■ REQUEST
Copy out the lines of the records below, starting at the line that contains "order: Accipitriformes" and ending at the line that contains "scientific name: Neurocordulia obsoleta", with both of those lines included and every character unchanged.

(Stored entries)

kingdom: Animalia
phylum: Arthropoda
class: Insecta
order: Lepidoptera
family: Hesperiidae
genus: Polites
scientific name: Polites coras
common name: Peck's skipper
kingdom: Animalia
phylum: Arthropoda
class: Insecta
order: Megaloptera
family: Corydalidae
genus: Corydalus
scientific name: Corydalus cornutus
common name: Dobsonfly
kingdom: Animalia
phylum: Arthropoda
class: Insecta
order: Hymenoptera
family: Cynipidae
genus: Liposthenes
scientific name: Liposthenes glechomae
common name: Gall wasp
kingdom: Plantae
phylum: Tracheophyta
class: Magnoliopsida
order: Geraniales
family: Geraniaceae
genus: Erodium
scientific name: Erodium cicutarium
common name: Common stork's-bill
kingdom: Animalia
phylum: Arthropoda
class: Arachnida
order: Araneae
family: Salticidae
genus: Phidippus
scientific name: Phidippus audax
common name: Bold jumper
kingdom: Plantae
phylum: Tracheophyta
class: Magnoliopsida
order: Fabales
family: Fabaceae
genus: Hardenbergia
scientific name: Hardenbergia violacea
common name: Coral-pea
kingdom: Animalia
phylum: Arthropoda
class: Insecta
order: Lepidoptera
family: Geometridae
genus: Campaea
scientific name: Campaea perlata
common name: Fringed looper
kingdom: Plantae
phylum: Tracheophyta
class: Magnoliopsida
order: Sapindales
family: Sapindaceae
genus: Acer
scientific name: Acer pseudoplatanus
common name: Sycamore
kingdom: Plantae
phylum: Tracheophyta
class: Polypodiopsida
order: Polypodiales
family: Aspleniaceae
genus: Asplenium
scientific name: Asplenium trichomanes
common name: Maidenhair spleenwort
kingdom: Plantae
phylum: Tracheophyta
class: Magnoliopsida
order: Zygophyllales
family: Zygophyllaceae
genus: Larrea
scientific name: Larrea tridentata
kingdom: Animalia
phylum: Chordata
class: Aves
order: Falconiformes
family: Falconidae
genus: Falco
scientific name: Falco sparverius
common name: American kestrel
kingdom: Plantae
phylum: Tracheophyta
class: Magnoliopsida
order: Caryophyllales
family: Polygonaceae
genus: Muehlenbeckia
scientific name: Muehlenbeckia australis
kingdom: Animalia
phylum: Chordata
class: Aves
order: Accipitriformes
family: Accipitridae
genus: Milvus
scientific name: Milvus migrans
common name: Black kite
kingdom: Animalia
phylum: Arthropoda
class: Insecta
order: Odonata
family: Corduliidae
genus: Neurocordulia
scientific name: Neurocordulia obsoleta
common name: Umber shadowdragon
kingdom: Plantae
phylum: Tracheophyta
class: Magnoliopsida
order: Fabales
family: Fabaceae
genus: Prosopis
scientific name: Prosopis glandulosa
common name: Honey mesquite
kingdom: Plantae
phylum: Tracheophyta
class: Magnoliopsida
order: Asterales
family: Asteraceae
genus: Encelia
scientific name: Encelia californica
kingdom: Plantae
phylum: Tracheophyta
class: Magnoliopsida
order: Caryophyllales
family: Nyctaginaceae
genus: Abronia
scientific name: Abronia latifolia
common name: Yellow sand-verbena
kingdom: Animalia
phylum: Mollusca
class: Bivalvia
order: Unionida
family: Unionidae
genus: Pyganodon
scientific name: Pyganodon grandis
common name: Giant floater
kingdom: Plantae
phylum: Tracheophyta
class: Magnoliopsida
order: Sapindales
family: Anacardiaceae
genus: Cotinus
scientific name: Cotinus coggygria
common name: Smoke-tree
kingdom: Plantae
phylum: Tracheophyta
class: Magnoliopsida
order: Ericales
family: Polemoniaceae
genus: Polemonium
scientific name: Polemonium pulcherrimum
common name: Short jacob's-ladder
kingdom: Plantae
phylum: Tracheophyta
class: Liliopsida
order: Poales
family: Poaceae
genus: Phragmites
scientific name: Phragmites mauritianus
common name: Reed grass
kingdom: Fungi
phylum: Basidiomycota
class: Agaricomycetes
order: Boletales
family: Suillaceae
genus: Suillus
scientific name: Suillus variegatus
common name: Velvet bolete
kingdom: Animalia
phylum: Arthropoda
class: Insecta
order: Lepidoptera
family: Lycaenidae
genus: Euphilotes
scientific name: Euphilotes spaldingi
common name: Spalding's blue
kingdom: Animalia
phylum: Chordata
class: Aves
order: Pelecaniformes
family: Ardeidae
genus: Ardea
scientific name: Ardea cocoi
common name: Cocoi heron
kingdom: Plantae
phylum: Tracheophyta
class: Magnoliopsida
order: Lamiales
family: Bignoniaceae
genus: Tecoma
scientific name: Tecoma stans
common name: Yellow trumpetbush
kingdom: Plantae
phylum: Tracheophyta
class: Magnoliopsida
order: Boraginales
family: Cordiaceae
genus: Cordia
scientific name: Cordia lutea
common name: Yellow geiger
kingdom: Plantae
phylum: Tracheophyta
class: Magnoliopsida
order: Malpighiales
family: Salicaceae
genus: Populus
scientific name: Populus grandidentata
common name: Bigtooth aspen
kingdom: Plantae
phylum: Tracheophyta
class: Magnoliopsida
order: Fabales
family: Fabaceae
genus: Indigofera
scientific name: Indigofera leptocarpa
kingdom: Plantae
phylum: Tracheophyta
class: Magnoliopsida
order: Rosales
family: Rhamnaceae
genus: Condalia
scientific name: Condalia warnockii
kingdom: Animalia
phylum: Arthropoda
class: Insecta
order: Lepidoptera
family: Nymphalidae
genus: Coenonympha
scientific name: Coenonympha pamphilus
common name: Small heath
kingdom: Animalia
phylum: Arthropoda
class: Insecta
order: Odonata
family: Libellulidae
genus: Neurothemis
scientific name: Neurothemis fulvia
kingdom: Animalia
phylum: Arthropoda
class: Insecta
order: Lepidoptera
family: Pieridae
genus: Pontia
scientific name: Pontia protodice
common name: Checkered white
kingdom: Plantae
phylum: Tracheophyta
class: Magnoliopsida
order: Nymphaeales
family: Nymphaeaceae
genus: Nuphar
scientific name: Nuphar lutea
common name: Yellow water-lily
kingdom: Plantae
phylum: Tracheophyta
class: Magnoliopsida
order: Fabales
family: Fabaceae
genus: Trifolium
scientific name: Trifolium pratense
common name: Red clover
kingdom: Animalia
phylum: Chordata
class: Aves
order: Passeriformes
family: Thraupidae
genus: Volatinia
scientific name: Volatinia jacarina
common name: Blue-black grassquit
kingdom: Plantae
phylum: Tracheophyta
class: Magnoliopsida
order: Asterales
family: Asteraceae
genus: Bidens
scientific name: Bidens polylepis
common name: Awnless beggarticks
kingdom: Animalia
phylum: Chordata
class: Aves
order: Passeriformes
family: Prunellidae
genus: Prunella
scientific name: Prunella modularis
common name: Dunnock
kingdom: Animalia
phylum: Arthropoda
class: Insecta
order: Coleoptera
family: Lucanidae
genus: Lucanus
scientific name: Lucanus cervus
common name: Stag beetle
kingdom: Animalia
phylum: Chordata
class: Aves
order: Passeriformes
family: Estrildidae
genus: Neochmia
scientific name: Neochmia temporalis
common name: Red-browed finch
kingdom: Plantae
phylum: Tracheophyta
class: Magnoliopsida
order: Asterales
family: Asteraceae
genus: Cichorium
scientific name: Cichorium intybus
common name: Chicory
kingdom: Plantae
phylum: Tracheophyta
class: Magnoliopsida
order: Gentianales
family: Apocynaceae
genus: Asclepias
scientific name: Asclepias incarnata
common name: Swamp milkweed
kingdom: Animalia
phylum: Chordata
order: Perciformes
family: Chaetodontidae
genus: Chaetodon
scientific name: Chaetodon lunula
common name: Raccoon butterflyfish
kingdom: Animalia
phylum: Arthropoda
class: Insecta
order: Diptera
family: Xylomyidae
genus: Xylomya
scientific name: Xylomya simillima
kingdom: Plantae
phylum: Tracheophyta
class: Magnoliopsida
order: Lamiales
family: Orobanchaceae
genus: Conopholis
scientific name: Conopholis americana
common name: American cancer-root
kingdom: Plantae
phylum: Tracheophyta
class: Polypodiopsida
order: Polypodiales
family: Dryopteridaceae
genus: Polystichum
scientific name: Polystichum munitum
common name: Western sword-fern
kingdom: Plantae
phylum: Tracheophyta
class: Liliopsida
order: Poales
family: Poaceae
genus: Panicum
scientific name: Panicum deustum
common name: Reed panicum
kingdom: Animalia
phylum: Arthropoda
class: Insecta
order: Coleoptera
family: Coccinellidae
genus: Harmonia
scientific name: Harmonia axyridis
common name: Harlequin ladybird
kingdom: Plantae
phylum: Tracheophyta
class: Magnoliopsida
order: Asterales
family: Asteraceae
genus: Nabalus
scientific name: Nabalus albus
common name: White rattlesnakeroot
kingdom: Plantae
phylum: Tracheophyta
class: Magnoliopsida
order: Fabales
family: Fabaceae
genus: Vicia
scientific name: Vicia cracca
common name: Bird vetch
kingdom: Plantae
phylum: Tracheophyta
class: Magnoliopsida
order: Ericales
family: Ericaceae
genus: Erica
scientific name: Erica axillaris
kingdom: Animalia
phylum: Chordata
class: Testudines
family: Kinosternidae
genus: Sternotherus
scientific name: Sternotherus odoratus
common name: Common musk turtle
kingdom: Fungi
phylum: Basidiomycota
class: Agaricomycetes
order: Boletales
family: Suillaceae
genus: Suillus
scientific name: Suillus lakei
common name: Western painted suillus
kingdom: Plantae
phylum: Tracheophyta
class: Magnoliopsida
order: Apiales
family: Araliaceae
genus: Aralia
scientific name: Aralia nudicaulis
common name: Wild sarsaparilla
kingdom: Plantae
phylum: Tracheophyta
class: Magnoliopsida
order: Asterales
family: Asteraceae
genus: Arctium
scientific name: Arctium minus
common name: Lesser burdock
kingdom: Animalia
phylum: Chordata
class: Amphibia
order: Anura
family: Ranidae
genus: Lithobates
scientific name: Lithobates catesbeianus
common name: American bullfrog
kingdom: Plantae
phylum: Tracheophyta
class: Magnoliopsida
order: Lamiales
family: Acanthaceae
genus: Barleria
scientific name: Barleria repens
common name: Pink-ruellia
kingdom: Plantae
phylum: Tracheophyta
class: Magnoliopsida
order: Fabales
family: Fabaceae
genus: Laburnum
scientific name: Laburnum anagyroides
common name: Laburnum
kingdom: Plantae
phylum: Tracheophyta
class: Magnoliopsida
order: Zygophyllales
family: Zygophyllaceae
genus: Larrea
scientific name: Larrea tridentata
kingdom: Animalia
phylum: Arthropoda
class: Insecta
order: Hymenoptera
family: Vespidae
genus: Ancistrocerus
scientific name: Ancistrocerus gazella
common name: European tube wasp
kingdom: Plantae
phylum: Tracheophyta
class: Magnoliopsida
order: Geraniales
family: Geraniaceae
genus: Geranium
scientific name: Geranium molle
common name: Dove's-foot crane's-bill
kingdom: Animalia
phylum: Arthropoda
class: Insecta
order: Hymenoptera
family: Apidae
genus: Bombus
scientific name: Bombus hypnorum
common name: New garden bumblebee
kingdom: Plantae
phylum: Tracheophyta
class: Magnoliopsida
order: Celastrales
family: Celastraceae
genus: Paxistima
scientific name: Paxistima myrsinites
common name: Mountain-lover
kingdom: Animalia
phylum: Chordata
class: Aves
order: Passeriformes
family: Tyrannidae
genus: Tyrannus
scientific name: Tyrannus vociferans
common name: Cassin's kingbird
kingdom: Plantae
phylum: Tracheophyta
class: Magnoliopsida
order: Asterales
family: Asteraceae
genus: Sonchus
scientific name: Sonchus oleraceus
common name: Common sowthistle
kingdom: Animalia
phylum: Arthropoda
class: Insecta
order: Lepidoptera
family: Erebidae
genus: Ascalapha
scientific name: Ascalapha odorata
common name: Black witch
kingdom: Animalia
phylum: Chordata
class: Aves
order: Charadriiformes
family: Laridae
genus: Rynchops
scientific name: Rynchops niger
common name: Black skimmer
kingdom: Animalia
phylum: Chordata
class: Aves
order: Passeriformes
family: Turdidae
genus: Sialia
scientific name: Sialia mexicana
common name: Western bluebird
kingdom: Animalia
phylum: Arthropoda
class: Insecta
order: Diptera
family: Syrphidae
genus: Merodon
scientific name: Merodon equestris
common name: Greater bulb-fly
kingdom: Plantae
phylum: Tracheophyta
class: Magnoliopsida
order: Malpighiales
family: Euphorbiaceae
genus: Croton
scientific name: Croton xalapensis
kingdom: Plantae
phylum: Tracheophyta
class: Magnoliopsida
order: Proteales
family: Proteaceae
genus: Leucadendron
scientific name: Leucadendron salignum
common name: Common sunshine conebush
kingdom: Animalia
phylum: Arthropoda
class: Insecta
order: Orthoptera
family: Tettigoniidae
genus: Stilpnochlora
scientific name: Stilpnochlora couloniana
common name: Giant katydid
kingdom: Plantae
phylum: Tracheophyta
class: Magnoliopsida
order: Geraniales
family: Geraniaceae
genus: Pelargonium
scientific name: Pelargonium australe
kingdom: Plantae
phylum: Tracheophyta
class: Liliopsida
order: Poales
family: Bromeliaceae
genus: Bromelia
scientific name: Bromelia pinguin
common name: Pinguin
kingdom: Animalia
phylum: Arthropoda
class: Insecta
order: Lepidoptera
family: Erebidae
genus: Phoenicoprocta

■ ANSWER
order: Accipitriformes
family: Accipitridae
genus: Milvus
scientific name: Milvus migrans
common name: Black kite
kingdom: Animalia
phylum: Arthropoda
class: Insecta
order: Odonata
family: Corduliidae
genus: Neurocordulia
scientific name: Neurocordulia obsoleta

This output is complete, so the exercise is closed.